What the task asks:
Exact copy, no pictures: reproduce every record below as it stands.

Collected data entries:
──────────────────────────────

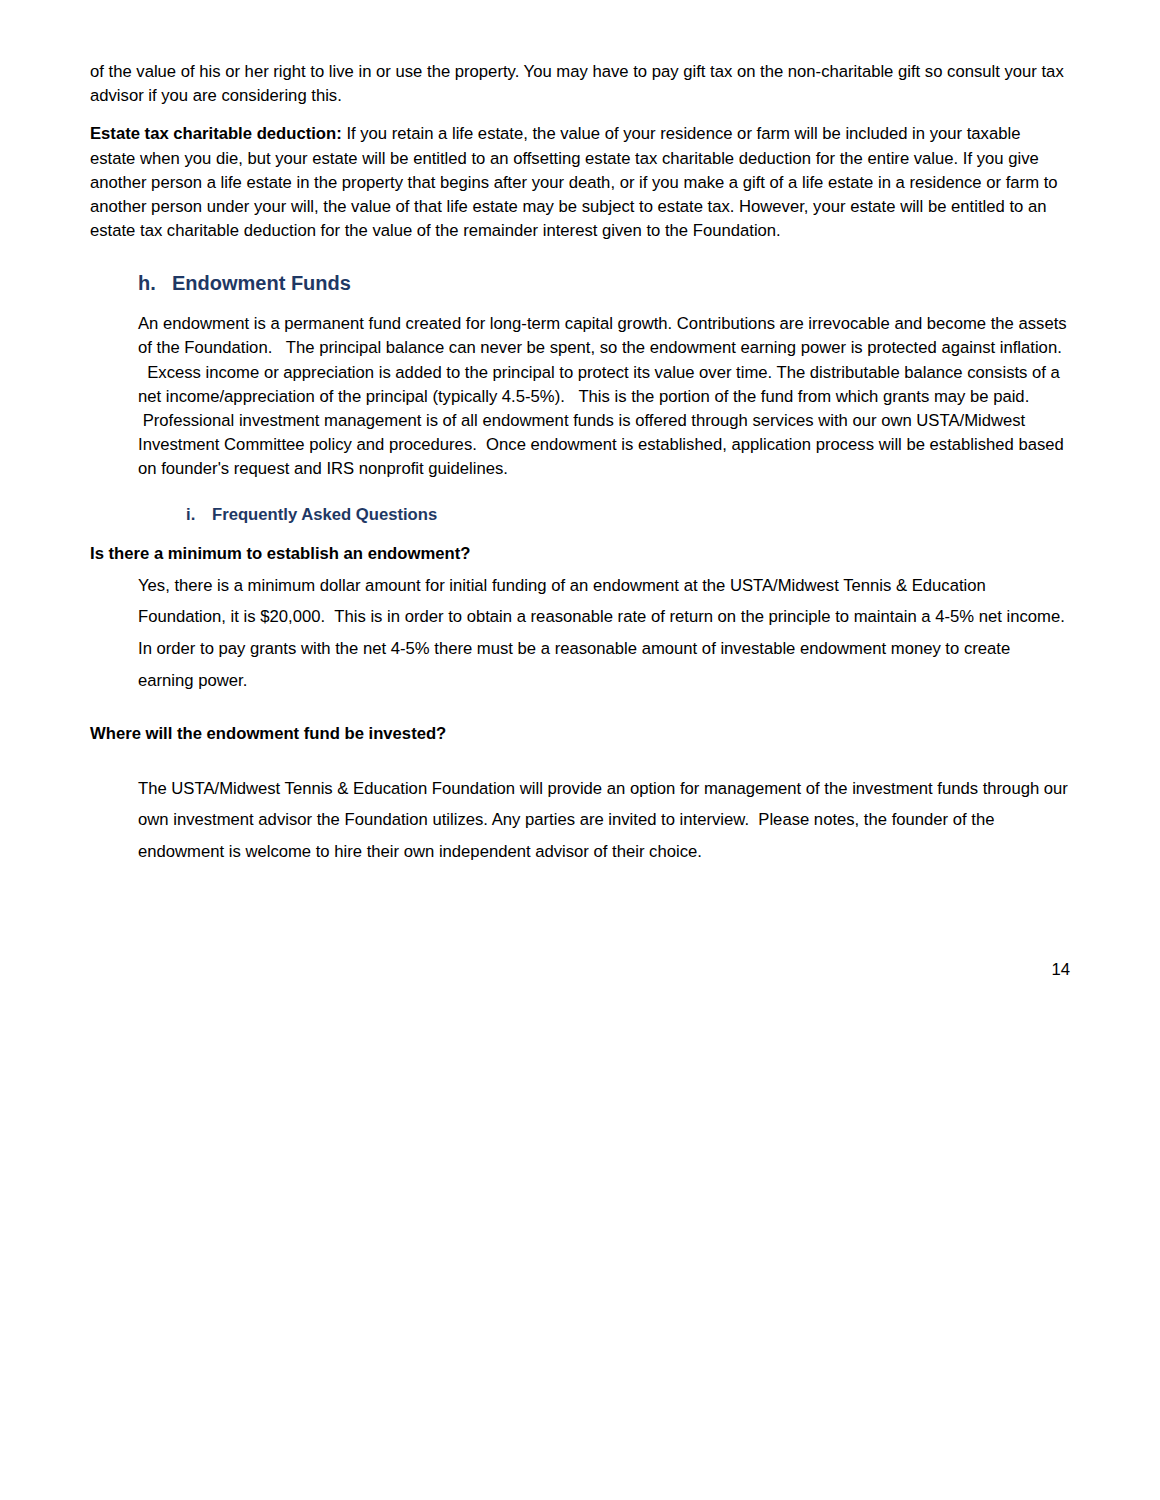of the value of his or her right to live in or use the property. You may have to pay gift tax on the non-charitable gift so consult your tax advisor if you are considering this.
Estate tax charitable deduction: If you retain a life estate, the value of your residence or farm will be included in your taxable estate when you die, but your estate will be entitled to an offsetting estate tax charitable deduction for the entire value. If you give another person a life estate in the property that begins after your death, or if you make a gift of a life estate in a residence or farm to another person under your will, the value of that life estate may be subject to estate tax. However, your estate will be entitled to an estate tax charitable deduction for the value of the remainder interest given to the Foundation.
h. Endowment Funds
An endowment is a permanent fund created for long-term capital growth. Contributions are irrevocable and become the assets of the Foundation. The principal balance can never be spent, so the endowment earning power is protected against inflation. Excess income or appreciation is added to the principal to protect its value over time. The distributable balance consists of a net income/appreciation of the principal (typically 4.5-5%). This is the portion of the fund from which grants may be paid. Professional investment management is of all endowment funds is offered through services with our own USTA/Midwest Investment Committee policy and procedures. Once endowment is established, application process will be established based on founder's request and IRS nonprofit guidelines.
i. Frequently Asked Questions
Is there a minimum to establish an endowment?
Yes, there is a minimum dollar amount for initial funding of an endowment at the USTA/Midwest Tennis & Education Foundation, it is $20,000. This is in order to obtain a reasonable rate of return on the principle to maintain a 4-5% net income. In order to pay grants with the net 4-5% there must be a reasonable amount of investable endowment money to create earning power.
Where will the endowment fund be invested?
The USTA/Midwest Tennis & Education Foundation will provide an option for management of the investment funds through our own investment advisor the Foundation utilizes. Any parties are invited to interview. Please notes, the founder of the endowment is welcome to hire their own independent advisor of their choice.
14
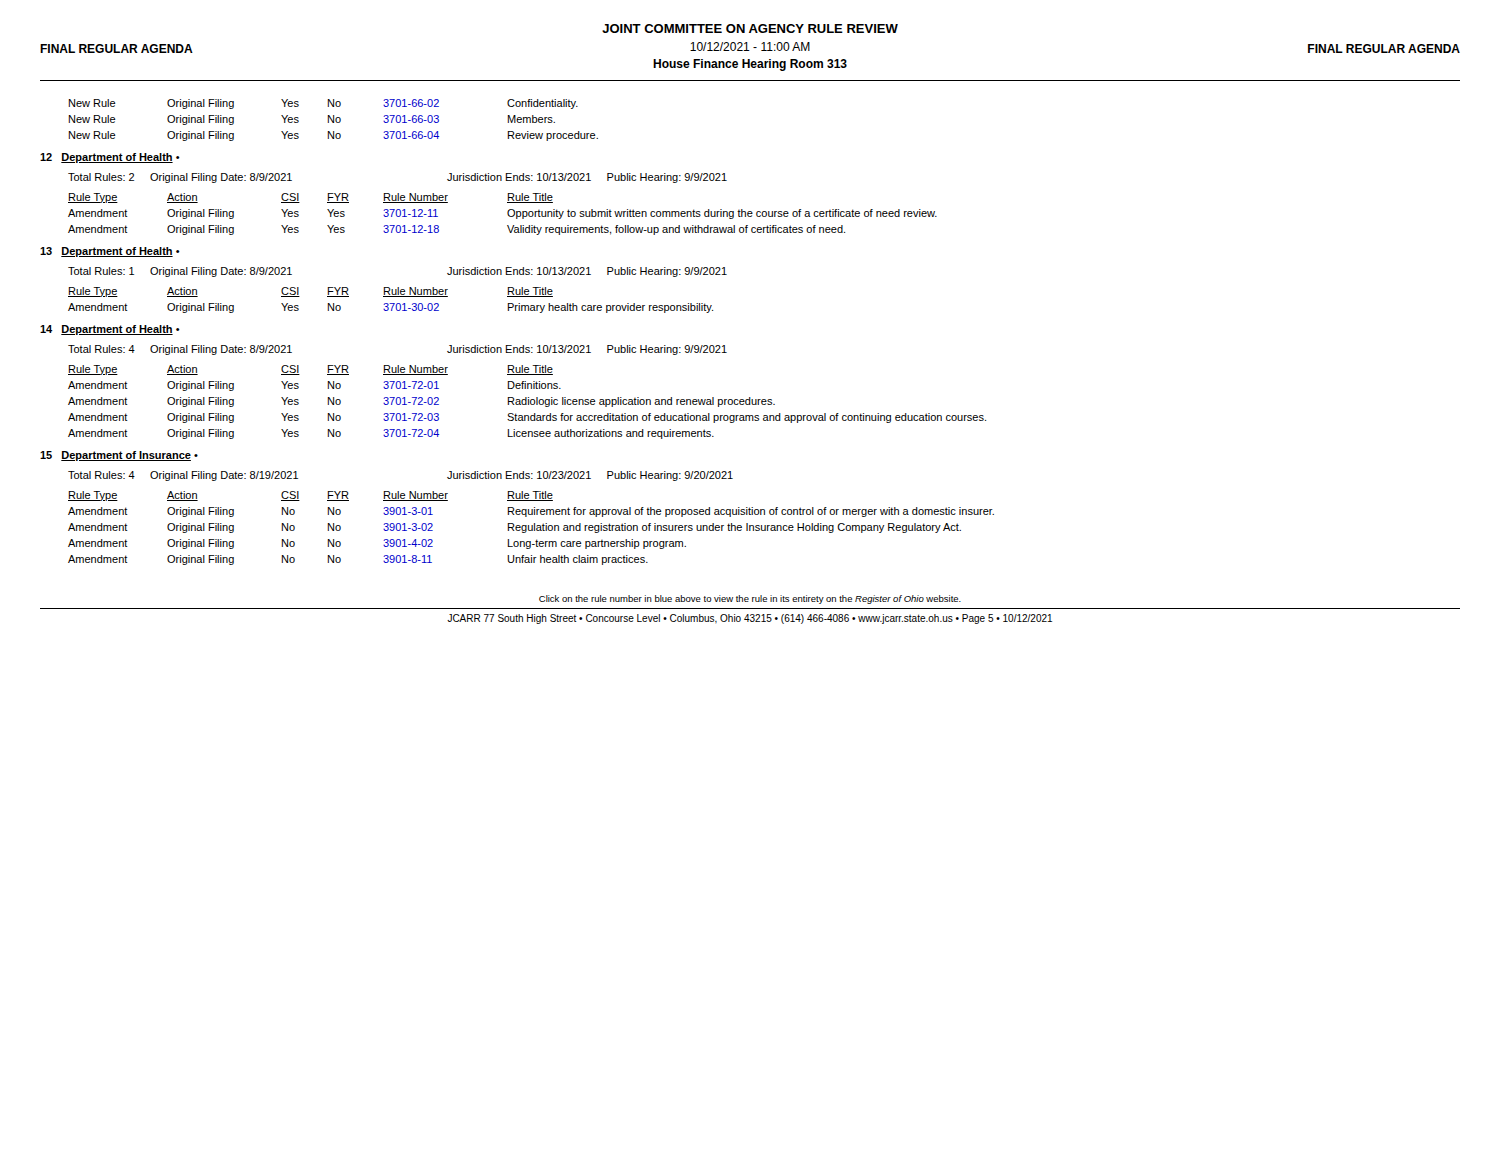FINAL REGULAR AGENDA
FINAL REGULAR AGENDA
JOINT COMMITTEE ON AGENCY RULE REVIEW
10/12/2021 - 11:00 AM
House Finance Hearing Room 313
| New Rule | Original Filing | Yes | No | 3701-66-02 | Confidentiality. |
| New Rule | Original Filing | Yes | No | 3701-66-03 | Members. |
| New Rule | Original Filing | Yes | No | 3701-66-04 | Review procedure. |
| 12 Department of Health • |
| Total Rules: 2 Original Filing Date: 8/9/2021 | Jurisdiction Ends: 10/13/2021 Public Hearing: 9/9/2021 |
| Rule Type | Action | CSI | FYR | Rule Number | Rule Title |
| Amendment | Original Filing | Yes | Yes | 3701-12-11 | Opportunity to submit written comments during the course of a certificate of need review. |
| Amendment | Original Filing | Yes | Yes | 3701-12-18 | Validity requirements, follow-up and withdrawal of certificates of need. |
| 13 Department of Health • |
| Total Rules: 1 Original Filing Date: 8/9/2021 | Jurisdiction Ends: 10/13/2021 Public Hearing: 9/9/2021 |
| Rule Type | Action | CSI | FYR | Rule Number | Rule Title |
| Amendment | Original Filing | Yes | No | 3701-30-02 | Primary health care provider responsibility. |
| 14 Department of Health • |
| Total Rules: 4 Original Filing Date: 8/9/2021 | Jurisdiction Ends: 10/13/2021 Public Hearing: 9/9/2021 |
| Rule Type | Action | CSI | FYR | Rule Number | Rule Title |
| Amendment | Original Filing | Yes | No | 3701-72-01 | Definitions. |
| Amendment | Original Filing | Yes | No | 3701-72-02 | Radiologic license application and renewal procedures. |
| Amendment | Original Filing | Yes | No | 3701-72-03 | Standards for accreditation of educational programs and approval of continuing education courses. |
| Amendment | Original Filing | Yes | No | 3701-72-04 | Licensee authorizations and requirements. |
| 15 Department of Insurance • |
| Total Rules: 4 Original Filing Date: 8/19/2021 | Jurisdiction Ends: 10/23/2021 Public Hearing: 9/20/2021 |
| Rule Type | Action | CSI | FYR | Rule Number | Rule Title |
| Amendment | Original Filing | No | No | 3901-3-01 | Requirement for approval of the proposed acquisition of control of or merger with a domestic insurer. |
| Amendment | Original Filing | No | No | 3901-3-02 | Regulation and registration of insurers under the Insurance Holding Company Regulatory Act. |
| Amendment | Original Filing | No | No | 3901-4-02 | Long-term care partnership program. |
| Amendment | Original Filing | No | No | 3901-8-11 | Unfair health claim practices. |
Click on the rule number in blue above to view the rule in its entirety on the Register of Ohio website.
JCARR 77 South High Street • Concourse Level • Columbus, Ohio 43215 • (614) 466-4086 • www.jcarr.state.oh.us • Page 5 • 10/12/2021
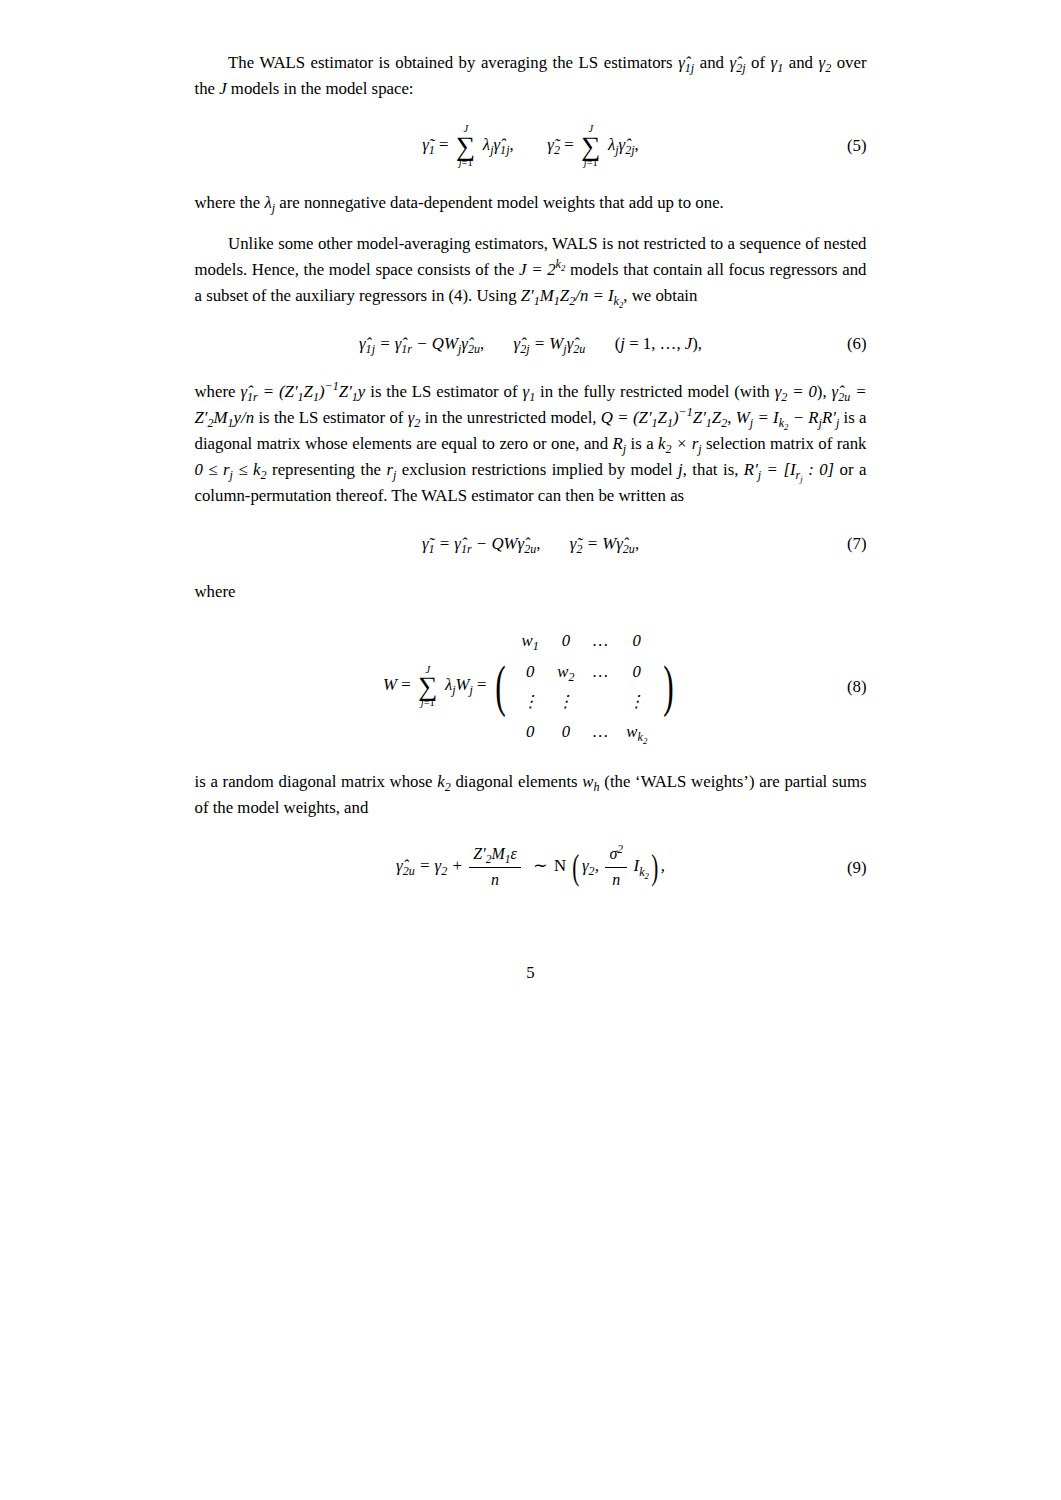The WALS estimator is obtained by averaging the LS estimators γ̂1j and γ̂2j of γ1 and γ2 over the J models in the model space:
γ̃1 = J∑j=1 λjγ̂1j, γ̃2 = J∑j=1 λjγ̂2j,
(5)
where the λj are nonnegative data-dependent model weights that add up to one.
Unlike some other model-averaging estimators, WALS is not restricted to a sequence of nested models. Hence, the model space consists of the J = 2k2 models that contain all focus regressors and a subset of the auxiliary regressors in (4). Using Z′1M1Z2/n = Ik2, we obtain
γ̂1j = γ̂1r − QWjγ̂2u, γ̂2j = Wjγ̂2u (j = 1, …, J),
(6)
where γ̂1r = (Z′1Z1)−1Z′1y is the LS estimator of γ1 in the fully restricted model (with γ2 = 0), γ̂2u = Z′2M1y/n is the LS estimator of γ2 in the unrestricted model, Q = (Z′1Z1)−1Z′1Z2, Wj = Ik2 − RjR′j is a diagonal matrix whose elements are equal to zero or one, and Rj is a k2 × rj selection matrix of rank 0 ≤ rj ≤ k2 representing the rj exclusion restrictions implied by model j, that is, R′j = [Irj : 0] or a column-permutation thereof. The WALS estimator can then be written as
γ̃1 = γ̂1r − QWγ̂2u, γ̃2 = Wγ̂2u,
(7)
where
W = J∑j=1 λjWj = (
| w 1 | 0 | … | 0 |
| 0 | w 2 | … | 0 |
| ⋮ | ⋮ | | ⋮ |
| 0 | 0 | … | w k 2 |
)
(8)
is a random diagonal matrix whose k2 diagonal elements wh (the ‘WALS weights’) are partial sums of the model weights, and
γ̂2u = γ2 + Z′2M1ε n ∼ N (γ2, σ2 n Ik2),
(9)
5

──────────────────────────────

Solution to this task:
of the value of his or her right to live in or use the property. You may have to pay gift tax on the non-charitable gift so consult your tax advisor if you are considering this.
Estate tax charitable deduction: If you retain a life estate, the value of your residence or farm will be included in your taxable estate when you die, but your estate will be entitled to an offsetting estate tax charitable deduction for the entire value. If you give another person a life estate in the property that begins after your death, or if you make a gift of a life estate in a residence or farm to another person under your will, the value of that life estate may be subject to estate tax. However, your estate will be entitled to an estate tax charitable deduction for the value of the remainder interest given to the Foundation.
h. Endowment Funds
An endowment is a permanent fund created for long-term capital growth. Contributions are irrevocable and become the assets of the Foundation. The principal balance can never be spent, so the endowment earning power is protected against inflation. Excess income or appreciation is added to the principal to protect its value over time. The distributable balance consists of a net income/appreciation of the principal (typically 4.5-5%). This is the portion of the fund from which grants may be paid. Professional investment management is of all endowment funds is offered through services with our own USTA/Midwest Investment Committee policy and procedures. Once endowment is established, application process will be established based on founder's request and IRS nonprofit guidelines.
i. Frequently Asked Questions
Is there a minimum to establish an endowment?
Yes, there is a minimum dollar amount for initial funding of an endowment at the USTA/Midwest Tennis & Education Foundation, it is $20,000. This is in order to obtain a reasonable rate of return on the principle to maintain a 4-5% net income. In order to pay grants with the net 4-5% there must be a reasonable amount of investable endowment money to create earning power.
Where will the endowment fund be invested?
The USTA/Midwest Tennis & Education Foundation will provide an option for management of the investment funds through our own investment advisor the Foundation utilizes. Any parties are invited to interview. Please notes, the founder of the endowment is welcome to hire their own independent advisor of their choice.
14
FINAL REGULAR AGENDA
FINAL REGULAR AGENDA
JOINT COMMITTEE ON AGENCY RULE REVIEW
10/12/2021 - 11:00 AM
House Finance Hearing Room 313
| New Rule | Original Filing | Yes | No | 3701-66-02 | Confidentiality. |
| New Rule | Original Filing | Yes | No | 3701-66-03 | Members. |
| New Rule | Original Filing | Yes | No | 3701-66-04 | Review procedure. |
| 12 Department of Health • |
| Total Rules: 2 Original Filing Date: 8/9/2021 | Jurisdiction Ends: 10/13/2021 Public Hearing: 9/9/2021 |
| Rule Type | Action | CSI | FYR | Rule Number | Rule Title |
| Amendment | Original Filing | Yes | Yes | 3701-12-11 | Opportunity to submit written comments during the course of a certificate of need review. |
| Amendment | Original Filing | Yes | Yes | 3701-12-18 | Validity requirements, follow-up and withdrawal of certificates of need. |
| 13 Department of Health • |
| Total Rules: 1 Original Filing Date: 8/9/2021 | Jurisdiction Ends: 10/13/2021 Public Hearing: 9/9/2021 |
| Rule Type | Action | CSI | FYR | Rule Number | Rule Title |
| Amendment | Original Filing | Yes | No | 3701-30-02 | Primary health care provider responsibility. |
| 14 Department of Health • |
| Total Rules: 4 Original Filing Date: 8/9/2021 | Jurisdiction Ends: 10/13/2021 Public Hearing: 9/9/2021 |
| Rule Type | Action | CSI | FYR | Rule Number | Rule Title |
| Amendment | Original Filing | Yes | No | 3701-72-01 | Definitions. |
| Amendment | Original Filing | Yes | No | 3701-72-02 | Radiologic license application and renewal procedures. |
| Amendment | Original Filing | Yes | No | 3701-72-03 | Standards for accreditation of educational programs and approval of continuing education courses. |
| Amendment | Original Filing | Yes | No | 3701-72-04 | Licensee authorizations and requirements. |
| 15 Department of Insurance • |
| Total Rules: 4 Original Filing Date: 8/19/2021 | Jurisdiction Ends: 10/23/2021 Public Hearing: 9/20/2021 |
| Rule Type | Action | CSI | FYR | Rule Number | Rule Title |
| Amendment | Original Filing | No | No | 3901-3-01 | Requirement for approval of the proposed acquisition of control of or merger with a domestic insurer. |
| Amendment | Original Filing | No | No | 3901-3-02 | Regulation and registration of insurers under the Insurance Holding Company Regulatory Act. |
| Amendment | Original Filing | No | No | 3901-4-02 | Long-term care partnership program. |
| Amendment | Original Filing | No | No | 3901-8-11 | Unfair health claim practices. |
Click on the rule number in blue above to view the rule in its entirety on the Register of Ohio website.
JCARR 77 South High Street • Concourse Level • Columbus, Ohio 43215 • (614) 466-4086 • www.jcarr.state.oh.us • Page 5 • 10/12/2021
The WALS estimator is obtained by averaging the LS estimators γ̂1j and γ̂2j of γ1 and γ2 over the J models in the model space:
γ̃1 = J∑j=1 λjγ̂1j, γ̃2 = J∑j=1 λjγ̂2j,
(5)
where the λj are nonnegative data-dependent model weights that add up to one.
Unlike some other model-averaging estimators, WALS is not restricted to a sequence of nested models. Hence, the model space consists of the J = 2k2 models that contain all focus regressors and a subset of the auxiliary regressors in (4). Using Z′1M1Z2/n = Ik2, we obtain
γ̂1j = γ̂1r − QWjγ̂2u, γ̂2j = Wjγ̂2u (j = 1, …, J),
(6)
where γ̂1r = (Z′1Z1)−1Z′1y is the LS estimator of γ1 in the fully restricted model (with γ2 = 0), γ̂2u = Z′2M1y/n is the LS estimator of γ2 in the unrestricted model, Q = (Z′1Z1)−1Z′1Z2, Wj = Ik2 − RjR′j is a diagonal matrix whose elements are equal to zero or one, and Rj is a k2 × rj selection matrix of rank 0 ≤ rj ≤ k2 representing the rj exclusion restrictions implied by model j, that is, R′j = [Irj : 0] or a column-permutation thereof. The WALS estimator can then be written as
γ̃1 = γ̂1r − QWγ̂2u, γ̃2 = Wγ̂2u,
(7)
where
W = J∑j=1 λjWj = (
| w 1 | 0 | … | 0 |
| 0 | w 2 | … | 0 |
| ⋮ | ⋮ | | ⋮ |
| 0 | 0 | … | w k 2 |
)
(8)
is a random diagonal matrix whose k2 diagonal elements wh (the ‘WALS weights’) are partial sums of the model weights, and
γ̂2u = γ2 + Z′2M1ε n ∼ N (γ2, σ2 n Ik2),
(9)
5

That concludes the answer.